- _Directions_:
Rename each "Example" in the records to "Item", leaving everything else exactly the same.

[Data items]
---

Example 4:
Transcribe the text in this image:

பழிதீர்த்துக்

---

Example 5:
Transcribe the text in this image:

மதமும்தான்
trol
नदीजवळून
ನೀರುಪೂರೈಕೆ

- _Completed exercise_:
---

Item 4:
Transcribe the text in this image:

பழிதீர்த்துக்

---

Item 5:
Transcribe the text in this image:

மதமும்தான்
trol
नदीजवळून
ನೀರುಪೂರೈಕೆ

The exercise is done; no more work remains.